# Sputtering/backfire bogging down when accelerating



## Golfwa78 (Jul 4, 2008)

my mkIII golf 2.0 is running kinda rough. it's been backfiring / sputtering and bogging down when i try to accelerate quickly. seems to be ok when my RPM's are up over 3500. i almost have to feather the gas peddle steady so it wont act up. any thoughts? it sat in the garage all winter with a full tank of gas. moisture? ethanol? plugs/wires/coil seem fine.


----------



## KevinGolf (Nov 17, 2006)

*Re: Sputtering/backfire bogging down when accelerating (Golfwa78)*

bad gas? Probably should try some octane boost, and fuel injector cleaner.
Are you getting any error codes? or is the check engine light blinking? Because that would be a sign of multiple cylinder misfires. It could be your coil pack to, but your would have a error code for that most likely. Usually gas goes bad when it sits around, so maybe get some fresh stuff in there, with some cleaner and stuff, and it probably wouldn't hurt to change the fuel filter if you haven't done that in a while.


----------



## NBX (Apr 10, 2009)

my jetta was going the same thing and it ended up being a timing issue. so if the fuel isn't the problem, you might try that.


----------



## speedracr725 (May 18, 2005)

*Re: (NBX)*

fuel filter or pump im trying to fix the exact same problem


----------



## jorge r (Apr 27, 2006)

*Re: Sputtering/backfire bogging down when accelerating (Golfwa78)*

What kind of spark plugs? Certain plugs will do that, will not work.


----------



## pbaca_2 (Jan 24, 2009)

*Re: Sputtering/backfire bogging down when accelerating (Golfwa78)*

I'm experiencing the same problem, I've already changed the coil pack, the plugs, wires. However when i pour in octane booster, my car runs like new again. I already bought a new fuel filter, hoping that is the problem.


----------



## Golfwa78 (Jul 4, 2008)

*Re: Sputtering/backfire bogging down when accelerating (KevinGolf)*

yeah got an error code for cam sensor. changed and still came in. changing :fuel filter, spark plugs, wires, and going to check the timing as well. i'll let everyone know what i come up with. my guess is it's not the fuel as i've already run a tank through it. but then again still gotta change fuel filter.


----------



## EurostarTECH (Jan 2, 2008)

--------------------

Repeat, word for word, the stretch of the sputtering thread from "bad gas? Probably" through "might try that.".

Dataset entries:

--------------------

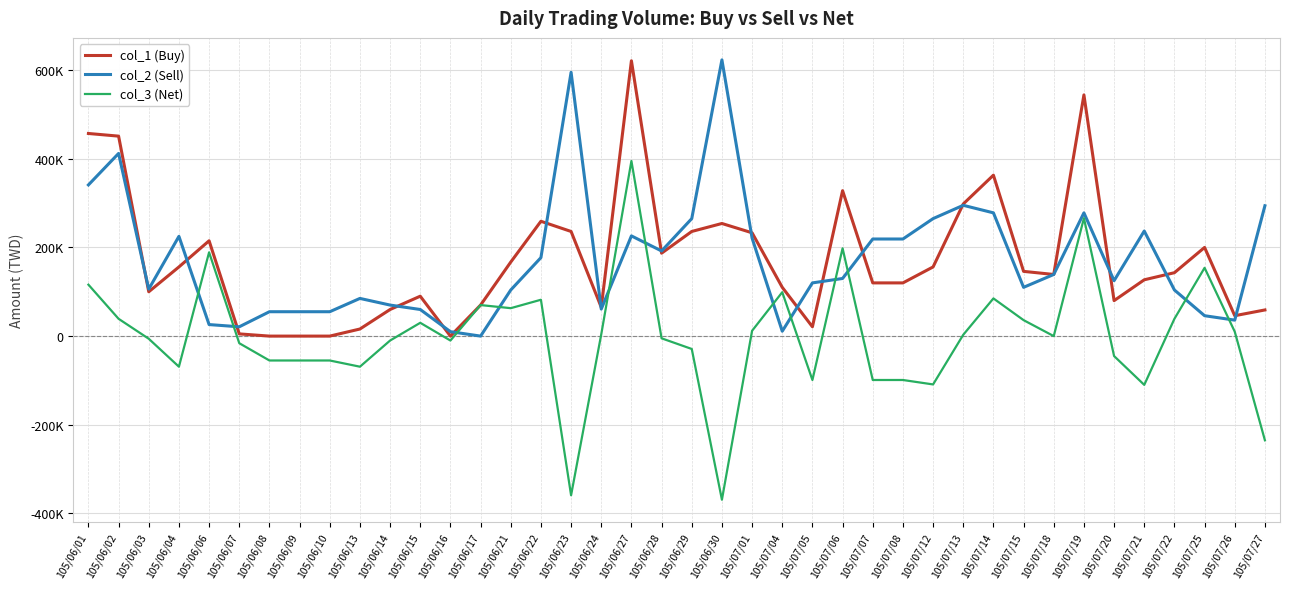

At which category is the sum across all series the highest?

105/06/27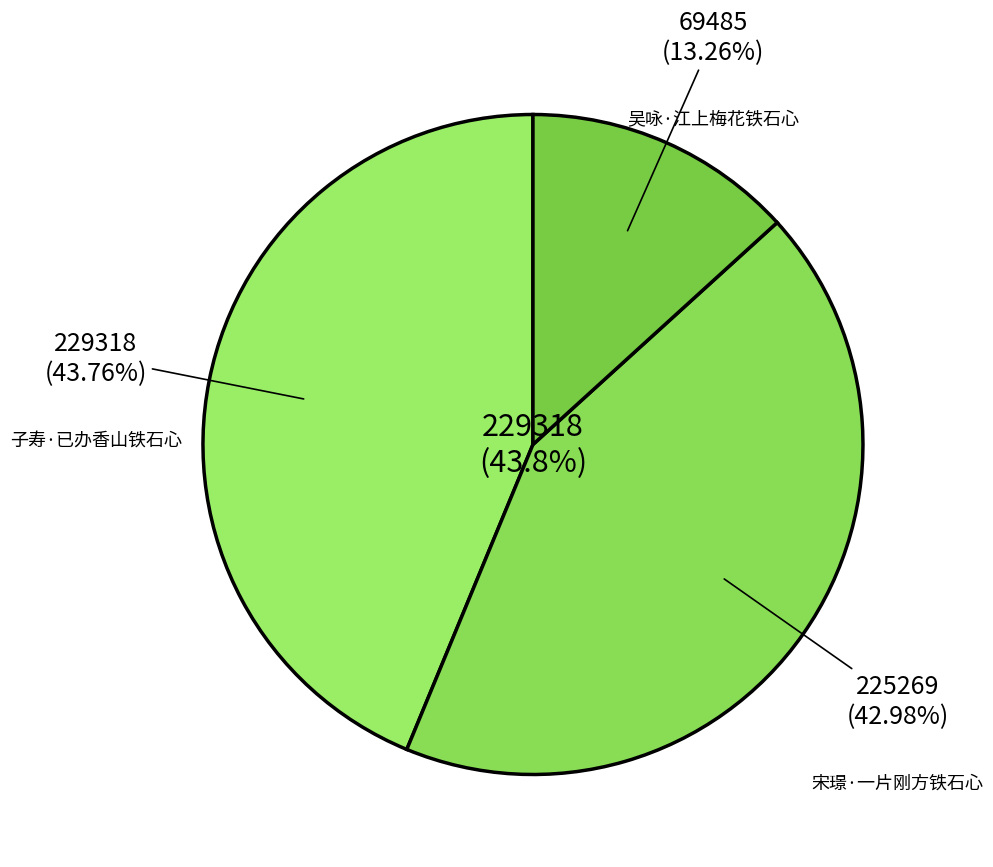

To the nearest percent, what is the combined percentage of 子寿·已办香山铁石心 and 宋璟·一片刚方铁石心?

87%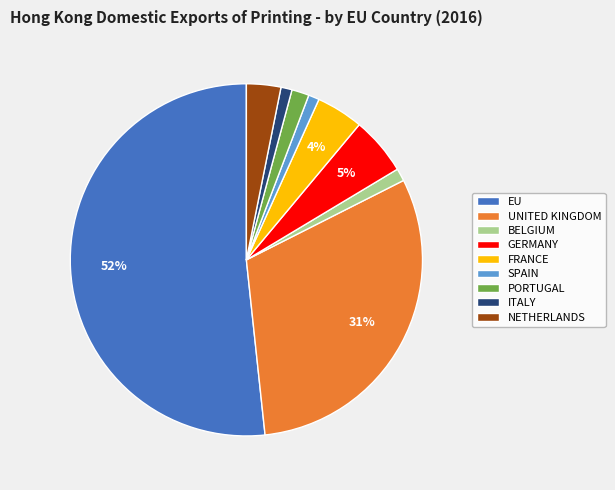

Count the number of slices in the pie.

9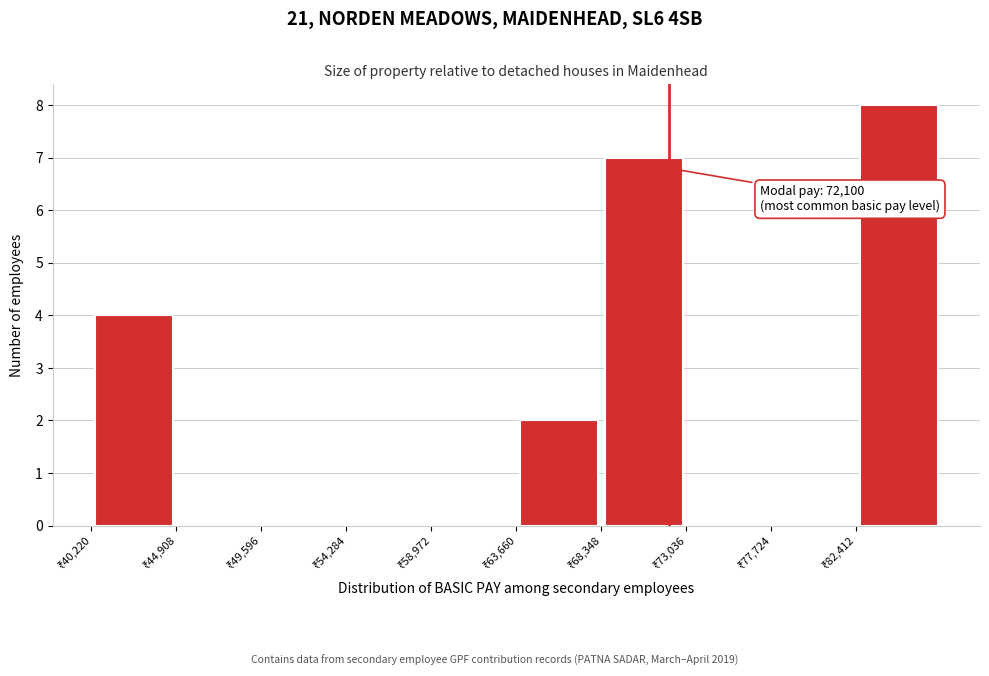

Which range on the x-axis has the tallest bar?

82500 to 87000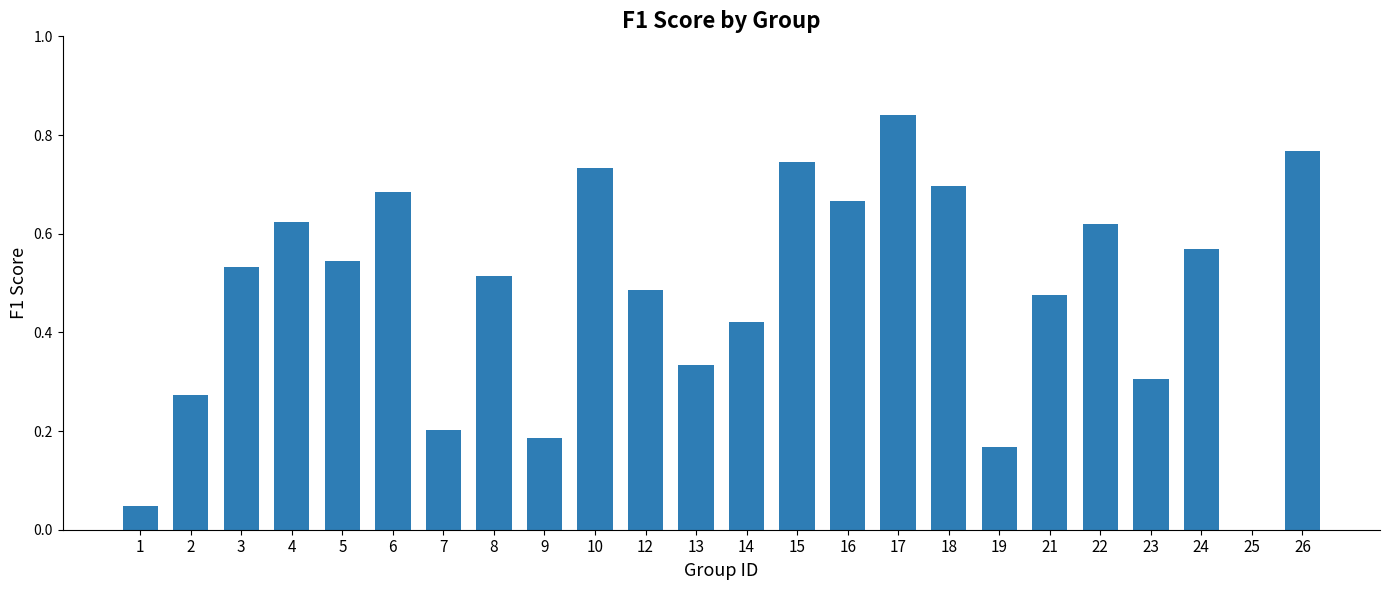

What is the sum of all values?

11.4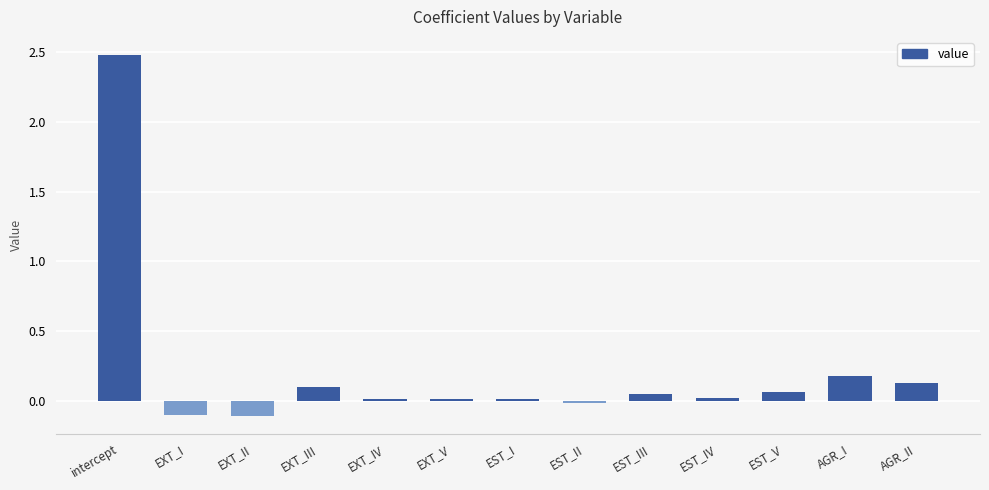

The chart shows a value of 2.5 at intercept. True or false?

True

--------------------

**Problem solution:**
bad gas? Probably should try some octane boost, and fuel injector cleaner.
Are you getting any error codes? or is the check engine light blinking? Because that would be a sign of multiple cylinder misfires. It could be your coil pack to, but your would have a error code for that most likely. Usually gas goes bad when it sits around, so maybe get some fresh stuff in there, with some cleaner and stuff, and it probably wouldn't hurt to change the fuel filter if you haven't done that in a while.


----------



## NBX (Apr 10, 2009)

my jetta was going the same thing and it ended up being a timing issue. so if the fuel isn't the problem, you might try that.